Peuple : L’Église comme Peuple de Dieu veut inviter tous les hommes à venir à elle pour faire partie de cette grande fraternité de ceux qui reconnaissent qu’ils ont Dieu pour Père. Elle veut rassembler en elle tous ses enfants dispersés pour qu’ils ne fassent qu’un seul peuple. « à cette unité catholique du Peuple de Dieu […] tous les hommes sont appelés, […] tous les hommes sans exception que la grâce de Dieu appelle au salut. » (LG13)
Conclusion
Voilà en quelques mots rapides ce qu’est l’Église. Le sacrement du salut. C’est-à-dire le signe visible qui nous donne la grâce invisible de l’amour de Dieu et de l’unité de tout le genre humain.
« Ainsi, l’Église unit prière et travail pour que le monde entier dans tout son être soit transformé en Peuple de Dieu, en Corps du Seigneur et temple du Saint-Esprit, et que soient rendus dans le Christ, chef de tous, au créateur et Père de l’univers, tout honneur et toute gloire. » (LG 17)

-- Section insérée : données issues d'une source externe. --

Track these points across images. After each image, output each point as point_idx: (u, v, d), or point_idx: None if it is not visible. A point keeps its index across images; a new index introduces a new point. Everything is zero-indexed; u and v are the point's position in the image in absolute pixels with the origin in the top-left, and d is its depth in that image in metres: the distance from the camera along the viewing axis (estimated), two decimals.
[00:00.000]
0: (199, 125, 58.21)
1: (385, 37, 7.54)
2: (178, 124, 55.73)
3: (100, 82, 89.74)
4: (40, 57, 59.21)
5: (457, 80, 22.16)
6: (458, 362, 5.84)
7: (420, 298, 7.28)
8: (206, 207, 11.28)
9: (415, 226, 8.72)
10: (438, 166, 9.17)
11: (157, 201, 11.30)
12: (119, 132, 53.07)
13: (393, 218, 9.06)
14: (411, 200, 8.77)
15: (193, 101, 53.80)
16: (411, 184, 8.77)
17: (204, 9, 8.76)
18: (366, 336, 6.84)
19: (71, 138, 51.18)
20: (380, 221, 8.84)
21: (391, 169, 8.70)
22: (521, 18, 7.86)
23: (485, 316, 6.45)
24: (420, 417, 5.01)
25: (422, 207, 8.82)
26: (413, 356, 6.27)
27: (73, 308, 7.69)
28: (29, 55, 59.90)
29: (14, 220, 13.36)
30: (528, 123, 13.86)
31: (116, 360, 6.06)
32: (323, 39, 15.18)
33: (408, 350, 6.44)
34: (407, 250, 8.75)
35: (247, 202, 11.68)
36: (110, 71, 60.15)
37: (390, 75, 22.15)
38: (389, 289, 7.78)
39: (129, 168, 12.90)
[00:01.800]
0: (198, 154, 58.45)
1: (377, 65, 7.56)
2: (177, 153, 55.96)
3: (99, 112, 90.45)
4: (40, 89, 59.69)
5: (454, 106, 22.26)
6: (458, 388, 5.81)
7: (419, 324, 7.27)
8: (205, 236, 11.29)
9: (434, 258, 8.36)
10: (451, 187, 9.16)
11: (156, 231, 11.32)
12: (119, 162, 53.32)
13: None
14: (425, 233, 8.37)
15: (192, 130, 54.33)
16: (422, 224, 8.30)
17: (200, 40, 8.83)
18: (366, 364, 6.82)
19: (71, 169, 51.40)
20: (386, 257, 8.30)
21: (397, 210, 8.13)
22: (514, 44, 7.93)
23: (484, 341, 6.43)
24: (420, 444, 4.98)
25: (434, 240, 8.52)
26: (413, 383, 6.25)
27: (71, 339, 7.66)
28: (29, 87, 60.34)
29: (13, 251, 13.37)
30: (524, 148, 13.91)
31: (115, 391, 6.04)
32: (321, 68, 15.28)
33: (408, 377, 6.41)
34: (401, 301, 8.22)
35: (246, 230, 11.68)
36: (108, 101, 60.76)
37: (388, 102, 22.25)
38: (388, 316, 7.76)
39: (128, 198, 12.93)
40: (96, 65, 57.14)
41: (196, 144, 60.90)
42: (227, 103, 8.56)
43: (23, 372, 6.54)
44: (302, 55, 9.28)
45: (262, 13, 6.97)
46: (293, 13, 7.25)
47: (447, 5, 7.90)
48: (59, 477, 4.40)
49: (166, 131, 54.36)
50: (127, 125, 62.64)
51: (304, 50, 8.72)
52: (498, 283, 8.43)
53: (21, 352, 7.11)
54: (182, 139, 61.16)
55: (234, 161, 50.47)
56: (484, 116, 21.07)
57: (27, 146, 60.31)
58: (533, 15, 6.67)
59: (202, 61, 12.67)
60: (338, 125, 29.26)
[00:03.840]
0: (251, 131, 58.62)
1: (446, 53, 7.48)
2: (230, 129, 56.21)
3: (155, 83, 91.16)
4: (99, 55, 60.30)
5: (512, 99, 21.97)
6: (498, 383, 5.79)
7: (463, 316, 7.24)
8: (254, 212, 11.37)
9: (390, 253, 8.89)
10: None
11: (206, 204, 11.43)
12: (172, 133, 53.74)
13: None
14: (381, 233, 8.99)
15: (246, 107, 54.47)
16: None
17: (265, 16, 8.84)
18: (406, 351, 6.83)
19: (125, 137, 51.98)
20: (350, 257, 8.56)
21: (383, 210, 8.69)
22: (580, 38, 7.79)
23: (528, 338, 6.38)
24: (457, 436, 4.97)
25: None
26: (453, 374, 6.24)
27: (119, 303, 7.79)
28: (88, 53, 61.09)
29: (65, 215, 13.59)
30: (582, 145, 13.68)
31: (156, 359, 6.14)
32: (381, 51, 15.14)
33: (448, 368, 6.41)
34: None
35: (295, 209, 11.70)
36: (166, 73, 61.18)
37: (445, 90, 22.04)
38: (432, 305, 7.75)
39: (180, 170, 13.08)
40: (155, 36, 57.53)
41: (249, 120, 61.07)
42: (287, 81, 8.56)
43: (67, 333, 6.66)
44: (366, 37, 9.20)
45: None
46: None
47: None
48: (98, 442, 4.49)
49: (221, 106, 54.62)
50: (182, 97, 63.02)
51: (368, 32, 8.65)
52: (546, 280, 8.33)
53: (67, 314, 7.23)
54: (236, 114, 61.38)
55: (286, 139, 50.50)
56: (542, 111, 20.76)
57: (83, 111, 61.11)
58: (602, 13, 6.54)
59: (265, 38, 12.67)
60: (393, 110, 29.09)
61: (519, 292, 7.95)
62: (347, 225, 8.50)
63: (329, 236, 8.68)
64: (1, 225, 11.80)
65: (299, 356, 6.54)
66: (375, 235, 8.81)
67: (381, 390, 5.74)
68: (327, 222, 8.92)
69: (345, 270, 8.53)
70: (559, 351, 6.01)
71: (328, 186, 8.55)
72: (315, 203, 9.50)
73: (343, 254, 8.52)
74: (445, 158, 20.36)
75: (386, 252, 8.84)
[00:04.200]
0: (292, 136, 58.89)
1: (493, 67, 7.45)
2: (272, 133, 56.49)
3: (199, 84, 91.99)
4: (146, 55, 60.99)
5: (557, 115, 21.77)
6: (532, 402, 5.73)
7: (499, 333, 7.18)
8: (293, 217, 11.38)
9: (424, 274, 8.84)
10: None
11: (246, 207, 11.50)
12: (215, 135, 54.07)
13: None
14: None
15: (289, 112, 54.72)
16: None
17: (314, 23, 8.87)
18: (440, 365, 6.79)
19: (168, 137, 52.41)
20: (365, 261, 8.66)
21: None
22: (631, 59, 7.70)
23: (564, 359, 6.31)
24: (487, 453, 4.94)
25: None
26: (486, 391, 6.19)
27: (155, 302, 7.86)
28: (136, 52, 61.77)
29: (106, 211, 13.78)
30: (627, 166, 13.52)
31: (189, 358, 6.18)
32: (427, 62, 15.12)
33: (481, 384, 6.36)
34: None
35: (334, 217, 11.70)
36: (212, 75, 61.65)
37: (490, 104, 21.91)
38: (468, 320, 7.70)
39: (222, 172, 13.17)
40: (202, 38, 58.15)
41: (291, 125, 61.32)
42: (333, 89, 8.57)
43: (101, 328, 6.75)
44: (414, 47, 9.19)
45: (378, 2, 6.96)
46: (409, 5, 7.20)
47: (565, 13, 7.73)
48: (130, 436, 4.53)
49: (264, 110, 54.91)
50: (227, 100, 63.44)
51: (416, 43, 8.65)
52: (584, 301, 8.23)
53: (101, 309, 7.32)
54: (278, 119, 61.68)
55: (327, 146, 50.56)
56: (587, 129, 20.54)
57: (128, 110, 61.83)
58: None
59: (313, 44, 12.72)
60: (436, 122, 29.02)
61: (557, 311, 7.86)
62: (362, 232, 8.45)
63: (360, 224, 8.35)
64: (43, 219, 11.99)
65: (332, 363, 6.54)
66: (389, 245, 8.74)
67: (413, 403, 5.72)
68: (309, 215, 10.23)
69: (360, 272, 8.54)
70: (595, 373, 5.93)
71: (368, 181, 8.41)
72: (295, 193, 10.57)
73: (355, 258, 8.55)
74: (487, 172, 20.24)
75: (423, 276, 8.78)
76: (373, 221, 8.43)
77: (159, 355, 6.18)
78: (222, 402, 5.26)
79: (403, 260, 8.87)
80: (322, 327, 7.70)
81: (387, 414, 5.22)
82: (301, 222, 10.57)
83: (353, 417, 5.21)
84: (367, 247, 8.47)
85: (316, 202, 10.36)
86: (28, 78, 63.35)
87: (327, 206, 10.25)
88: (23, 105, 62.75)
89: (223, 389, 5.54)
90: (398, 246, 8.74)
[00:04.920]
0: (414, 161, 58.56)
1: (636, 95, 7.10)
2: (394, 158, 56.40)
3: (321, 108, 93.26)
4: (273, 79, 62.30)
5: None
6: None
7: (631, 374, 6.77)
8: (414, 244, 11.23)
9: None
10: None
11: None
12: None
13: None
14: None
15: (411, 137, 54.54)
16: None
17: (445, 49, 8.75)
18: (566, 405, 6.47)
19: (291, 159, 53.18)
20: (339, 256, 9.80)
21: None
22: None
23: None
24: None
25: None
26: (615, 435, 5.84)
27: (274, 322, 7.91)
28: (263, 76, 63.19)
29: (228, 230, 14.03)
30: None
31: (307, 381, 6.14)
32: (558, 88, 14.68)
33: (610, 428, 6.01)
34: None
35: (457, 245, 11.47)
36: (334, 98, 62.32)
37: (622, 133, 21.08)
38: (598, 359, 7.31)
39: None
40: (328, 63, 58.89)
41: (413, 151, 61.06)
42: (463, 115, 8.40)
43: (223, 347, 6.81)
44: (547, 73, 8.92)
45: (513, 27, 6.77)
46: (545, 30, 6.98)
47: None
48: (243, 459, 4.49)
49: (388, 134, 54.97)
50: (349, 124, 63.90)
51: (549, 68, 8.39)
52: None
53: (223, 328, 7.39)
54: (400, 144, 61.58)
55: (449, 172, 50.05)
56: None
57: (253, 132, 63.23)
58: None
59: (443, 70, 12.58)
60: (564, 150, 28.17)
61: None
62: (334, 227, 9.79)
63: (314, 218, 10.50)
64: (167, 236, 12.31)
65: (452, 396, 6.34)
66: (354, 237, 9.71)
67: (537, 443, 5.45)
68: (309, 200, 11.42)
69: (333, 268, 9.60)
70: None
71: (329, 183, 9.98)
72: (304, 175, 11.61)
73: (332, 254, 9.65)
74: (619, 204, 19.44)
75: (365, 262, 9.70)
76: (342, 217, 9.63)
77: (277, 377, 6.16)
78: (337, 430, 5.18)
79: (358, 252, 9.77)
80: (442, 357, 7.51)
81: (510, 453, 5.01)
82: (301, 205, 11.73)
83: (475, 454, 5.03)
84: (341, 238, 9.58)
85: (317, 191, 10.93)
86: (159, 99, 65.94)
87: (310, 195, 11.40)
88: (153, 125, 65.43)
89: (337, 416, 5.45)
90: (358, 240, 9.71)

Les prochaines conférences de carême vont nous permettre d’aller plus loin dans la contemplation de ce mystère. Maintenant que nous savons ce qu’est l’Église, nous pouvons aller comprendre son histoire qui n’est pas toujours simple. C’est l’histoire d’une Église sainte telle que nous l’avons décrite, mais qui accueille en son sein des pécheurs, les pécheurs que nous sommes. Je laisse au fr. Vincent le soin de vous parler de cela la semaine prochaine.